How to Keep Going
Non-fiction

How to Keep Going

I completed my tenth half-marathon last Saturday. Honestly, I could not have done a worse job. I was pathetic. I did not train enough. I felt sluggish. I finished with a below-average time, and after reviewing my race photos, I’m utterly embarrassed that I even participated. I’ve always told myself that when I’m neglecting exercise, I will “never regret it.” I regretted this race. Not because I couldn’t do it. I was physically capable of doing it. I regretted it because I forgot how much I actually enjoy running. By neglecting to train properly, I forced myself to have a bad time.

Life doesn’t afford us a lot of time to be ready for anything, though. I understand why I was not prepared for this race. Since my children were born, I’ve basically started living their lives instead of my own. It might sound like a complaint, but I see it more as an inevitable sea change in my life that needed to happen. I’m eternally grateful for having my world changed, my responsibilities heightened, and my soul enriched by parenthood.

That said, I can still be just as foolish as I was in my twenties and thirties. At mile eight, right after hitting the wall and throwing up, I was sure I wanted to stop running altogether as a hobby. I had a good decade-long run, but now I’ve just become too worthless, out of shape, and old.
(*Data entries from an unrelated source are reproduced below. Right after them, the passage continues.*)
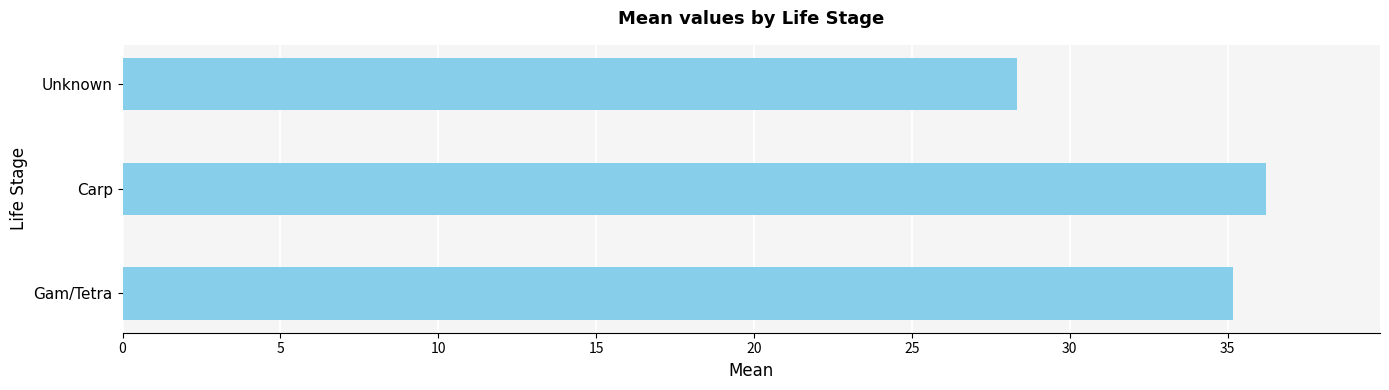

The value at Gam/Tetra is 21.3. True or false?

False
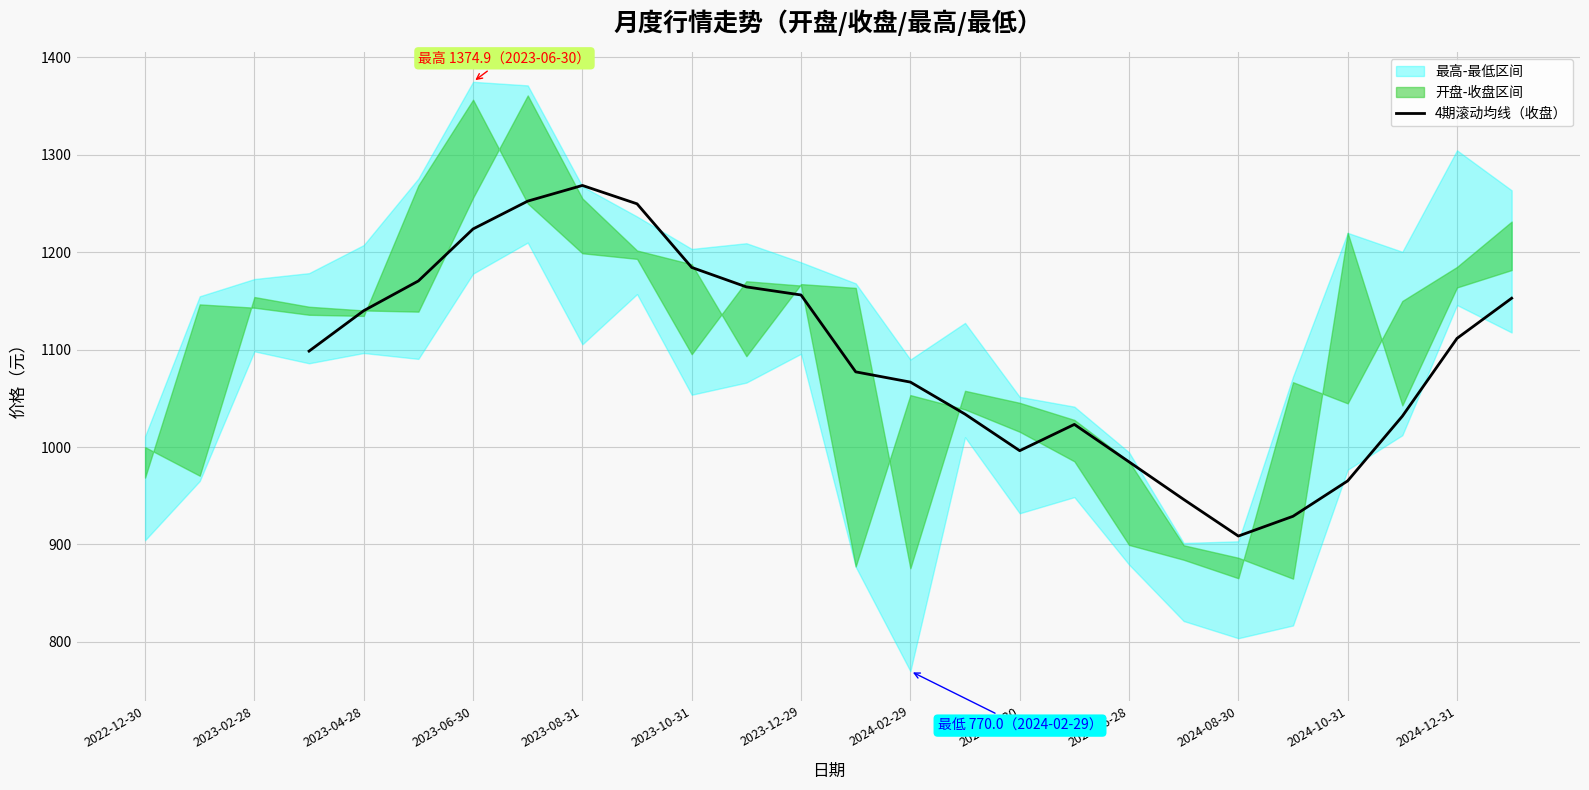

At which label does 4期滚动均线（收盘） reach its minimum?

2024-08-30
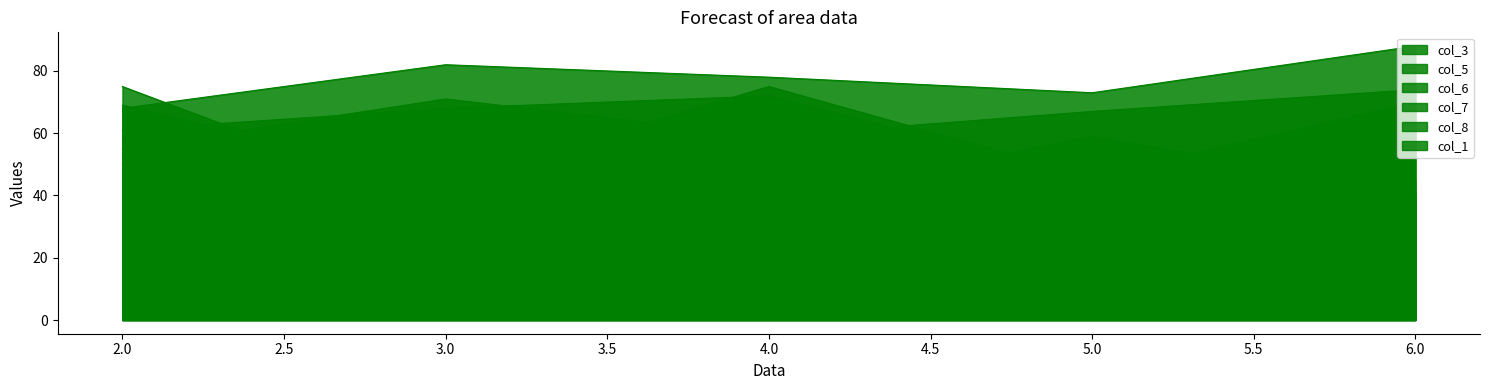

Reading right to left, extract all data points from this chart.

col_3: 74	67	59	71	55
col_5: 70	46	75	44	69
col_6: 88	73	78	82	68
col_7: 41	59	38	37	50
col_8: 40	38	45	36	75
col_1: 45	45	72	68	61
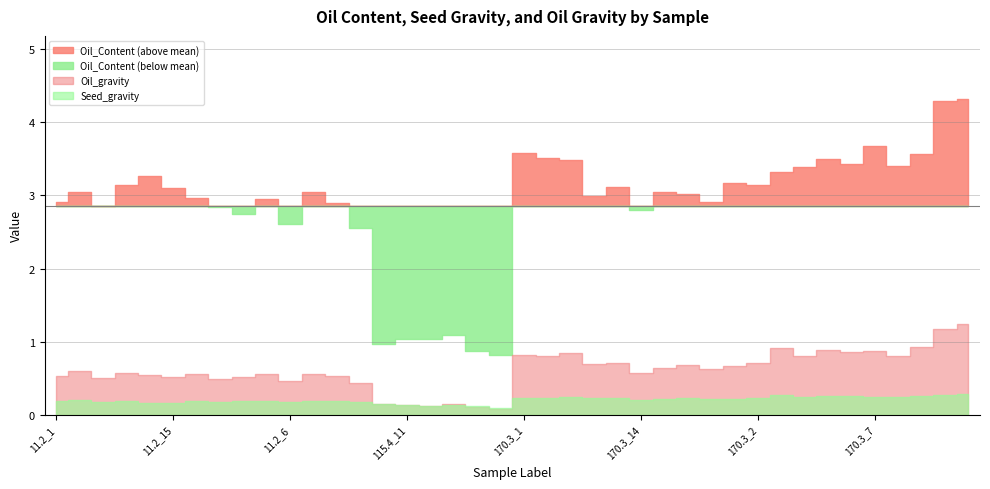

Is it true that Oil_Content equals 5.1 at 11.2_8?

False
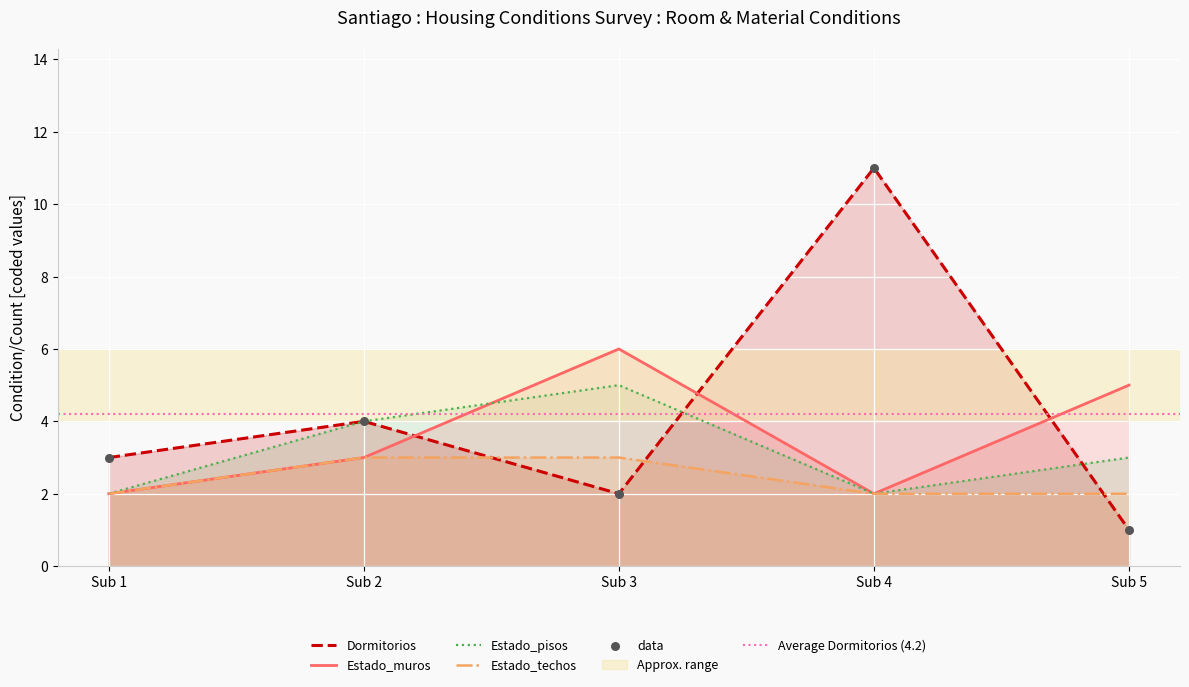

Which series has the largest Y range (max minus min)?

Dormitorios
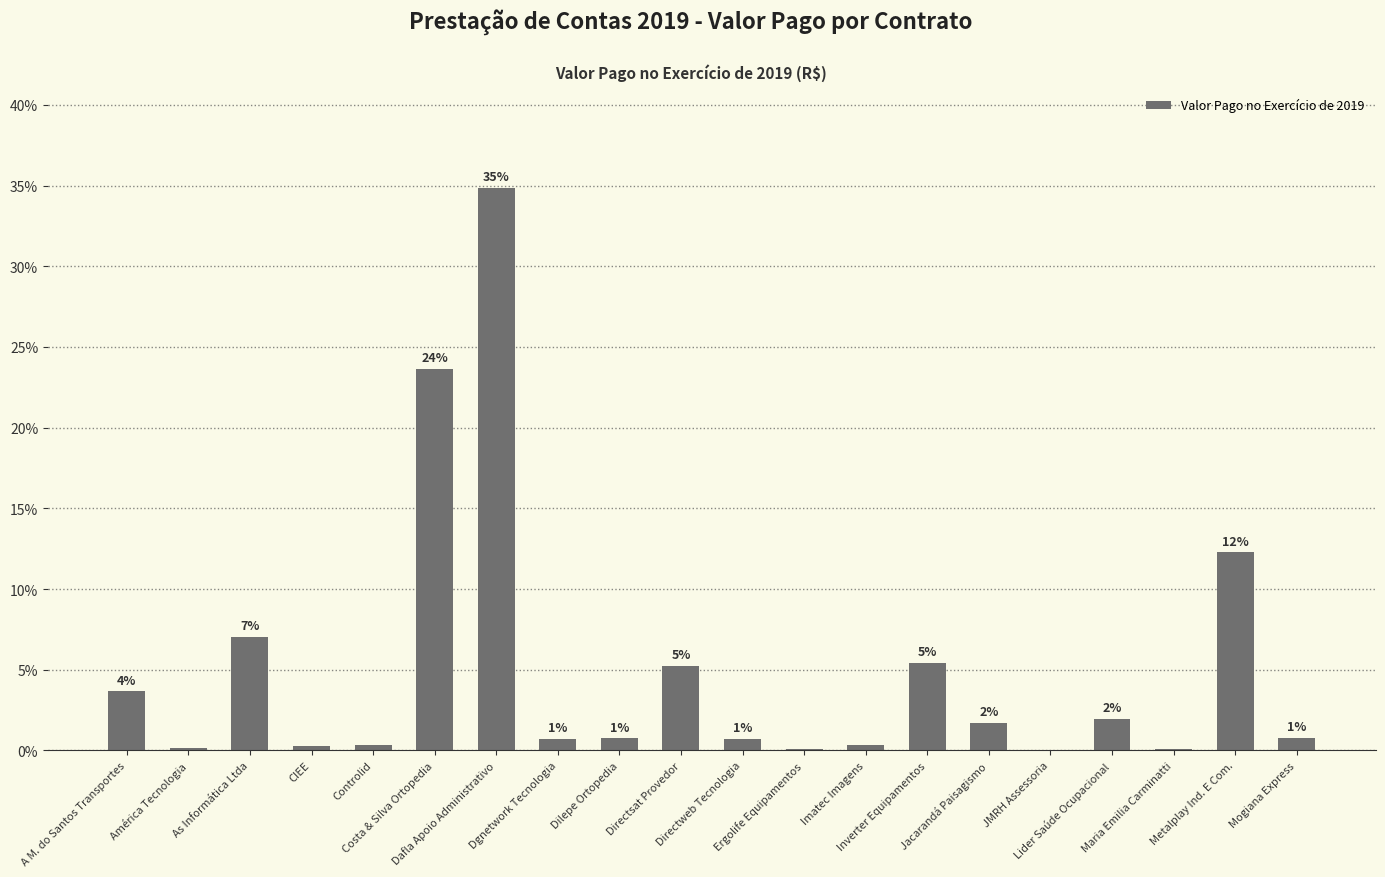

What is the label of the 4th bar from the left?

CIEE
Then I saw an old friend. He asked if I was alright. That was it. I wasn’t even alright, but just seeing someone at that point who cared about me raised my spirits significantly. The question then became, “When will I finish?” instead of “Will I finish?” I had my answer. Now.

I ended up at the finish line, Rush’s “Working Man” guiding my way. The vomiting continued, people swarmed, asked if I was alright, and offered bananas and Gatorade. I thanked them, lay in the grass, and smiled. Happy to be done and grateful for the chance to try again. Overjoyed to defeat doubt once again.